◆ **GIVEN INFORMATION**
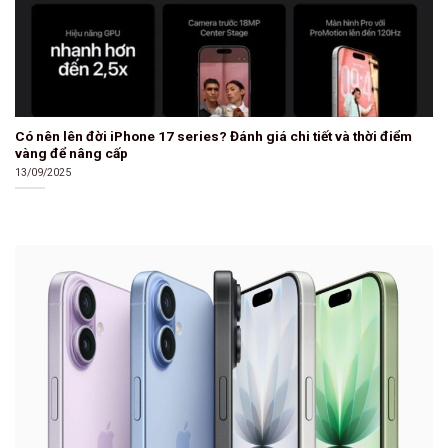
Có nên lên đời iPhone 17 series? Đánh giá chi tiết và thời điểm
vàng để nâng cấp
13/09/2025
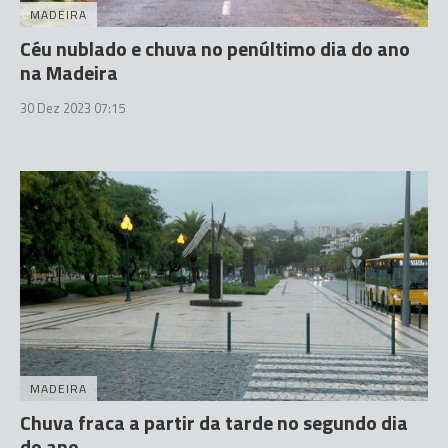
MADEIRA
Céu nublado e chuva no penúltimo dia do ano
na Madeira
30 Dez 2023 07:15
MADEIRA
Chuva fraca a partir da tarde no segundo dia
do ano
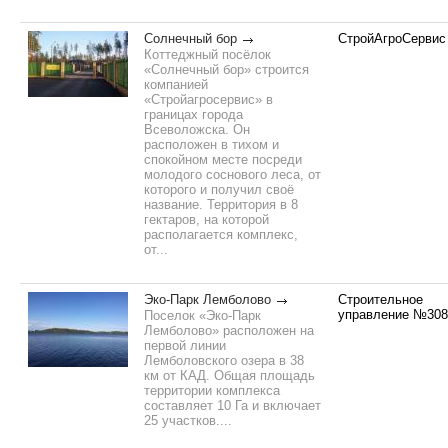
Солнечный бор
СтройАгроСервис
Коттеджный посёлок
«Солнечный бор» строится
компанией
«Стройагросервис» в
границах города
Всеволожска. Он
расположен в тихом и
спокойном месте посреди
молодого соснового леса, от
которого и получил своё
название. Территория в 8
гектаров, на которой
располагается комплекс,
от...
Эко-Парк Лемболово
Строительное
управление №308
Поселок «Эко-Парк
Лемболово» расположен на
первой линии
Лемболовского озера в 38
км от КАД. Общая площадь
территории комплекса
составляет 10 Га и включает
25 участков....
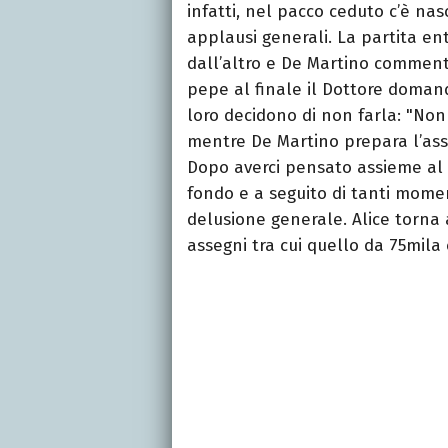
infatti, nel pacco ceduto c’è nas
applausi generali. La partita en
dall’altro e De Martino comment
pepe al finale il Dottore domand
loro decidono di non farla: "Non 
mentre De Martino prepara l’a
Dopo averci pensato assieme al m
fondo e a seguito di tanti momen
delusione generale. Alice torna 
assegni tra cui quello da 75mila 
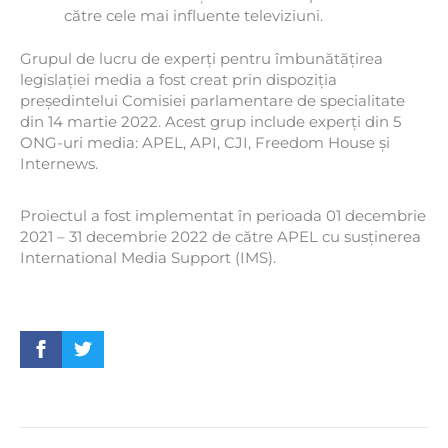
către cele mai influente televiziuni.
Grupul de lucru de experți pentru îmbunătățirea
legislației media a fost creat prin dispoziția
președintelui Comisiei parlamentare de specialitate
din 14 martie 2022. Acest grup include experți din 5
ONG-uri media: APEL, API, CJI, Freedom House și
Internews.
Proiectul a fost implementat în perioada 01 decembrie
2021 – 31 decembrie 2022 de către APEL cu susținerea
International Media Support (IMS).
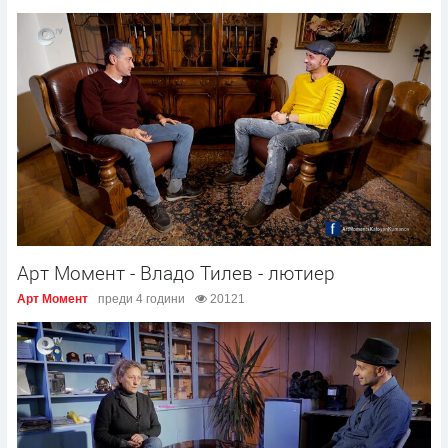
Арт Момент - Владо Тилев - лютиер
Арт Момент
преди 4 години
20121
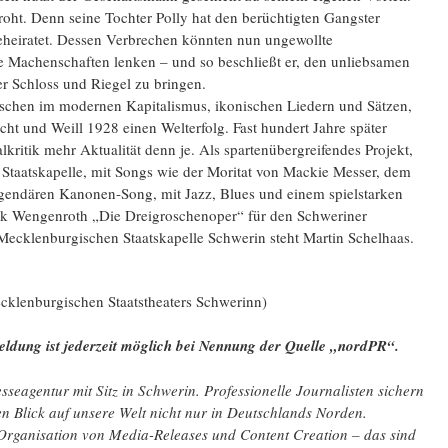
roht. Denn seine Tochter Polly hat den berüchtigten Gangster
heiratet. Dessen Verbrechen könnten nun ungewollte
Machenschaften lenken – und so beschließt er, den unliebsamen
r Schloss und Riegel zu bringen.
schen im modernen Kapitalismus, ikonischen Liedern und Sätzen,
cht und Weill 1928 einen Welterfolg. Fast hundert Jahre später
lkritik mehr Aktualität denn je. Als spartenübergreifendes Projekt,
Staatskapelle, mit Songs wie der Moritat von Mackie Messer, dem
gendären Kanonen-Song, mit Jazz, Blues und einem spielstarken
ick Wengenroth „Die Dreigroschenoper“ für den Schweriner
Mecklenburgischen Staatskapelle Schwerin steht Martin Schelhaas.
cklenburgischen Staatstheaters Schwerinn)
ldung ist jederzeit möglich bei Nennung der Quelle „nordPR“.
seagentur mit Sitz in Schwerin. Professionelle Journalisten sichern
ten Blick auf unsere Welt nicht nur in Deutschlands Norden.
 Organisation von Media-Releases und Content Creation – das sind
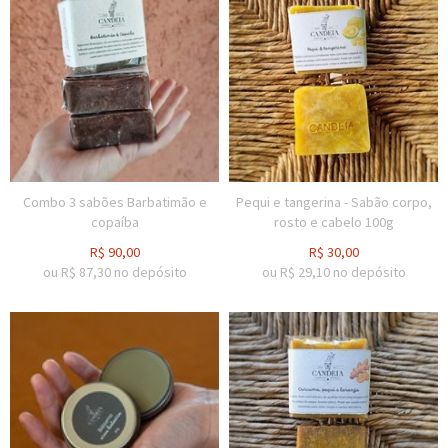
Combo 3 sabões Barbatimão e
Pequi e tangerina - Sabão corpo,
copaíba
rosto e cabelo 100g
R$
90,00
R$
30,00
ou R$
87,30
no depósito
ou R$
29,10
no depósito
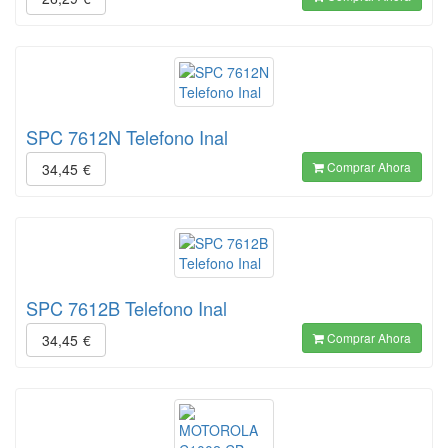
SPC 7612N Telefono Inal
Comprar Ahora
34,45
€
SPC 7612B Telefono Inal
Comprar Ahora
34,45
€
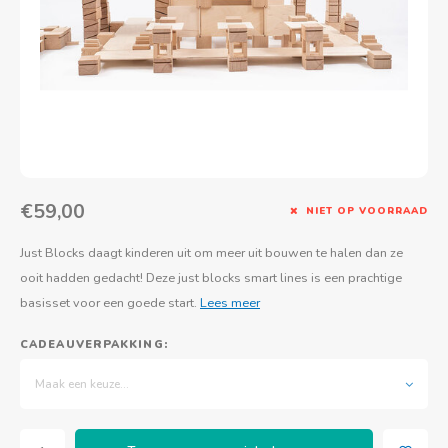
Actief buitenspelen
Muziekspeelgoed
Zoekboeken & doeboeken
Thuis leren
Duurzaam Speelgoed
Basis voor - Zintuigelijke beleving
Vanaf 8 jaar
The C
Vogelf
Water
Educa
Tuinieren & koken
Technisch Speelgoed
Quiet books
Boek en spel voor volwassenen
Sinterklaas & kerst
Ander basismateriaal
Vanaf 10 jaar
Jongl
Knikk
Fietsen en rijdend speelgoed
Spellen en puzzels
School & onderweg
Jongeren en volwassenen
Frisb
Teams
Creatief speelgoed
Schoolmeubilair
Beweg
Cijfer
€59,00
NIET OP VOORRAAD
Overi
Puzze
Just Blocks daagt kinderen uit om meer uit bouwen te halen dan ze
ooit hadden gedacht! Deze just blocks smart lines is een prachtige
Yogas
basisset voor een goede start.
Lees meer
CADEAUVERPAKKING:
Maak een keuze...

◆ **YOUR TASK**
Render the stretch of the listing from the line containing "SPC 7612N Telefono Inal" through the end of the listing as a numbered list, leaving out blank lines and pictures.

◆ **RESPONSE TO THIS TASK**
1. SPC 7612N Telefono Inal
2. Comprar Ahora
3. 34,45
4. €
5. SPC 7612B Telefono Inal
6. Comprar Ahora
7. 34,45
8. €
9. Actief buitenspelen
10. Muziekspeelgoed
11. Zoekboeken & doeboeken
12. Thuis leren
13. Duurzaam Speelgoed
14. Basis voor - Zintuigelijke beleving
15. Vanaf 8 jaar
16. The C
17. Vogelf
18. Water
19. Educa
20. Tuinieren & koken
21. Technisch Speelgoed
22. Quiet books
23. Boek en spel voor volwassenen
24. Sinterklaas & kerst
25. Ander basismateriaal
26. Vanaf 10 jaar
27. Jongl
28. Knikk
29. Fietsen en rijdend speelgoed
30. Spellen en puzzels
31. School & onderweg
32. Jongeren en volwassenen
33. Frisb
34. Teams
35. Creatief speelgoed
36. Schoolmeubilair
37. Beweg
38. Cijfer
39. €59,00
40. NIET OP VOORRAAD
41. Overi
42. Puzze
43. Just Blocks daagt kinderen uit om meer uit bouwen te halen dan ze
44. ooit hadden gedacht! Deze just blocks smart lines is een prachtige
45. Yogas
46. basisset voor een goede start.
47. Lees meer
48. CADEAUVERPAKKING:
49. Maak een keuze...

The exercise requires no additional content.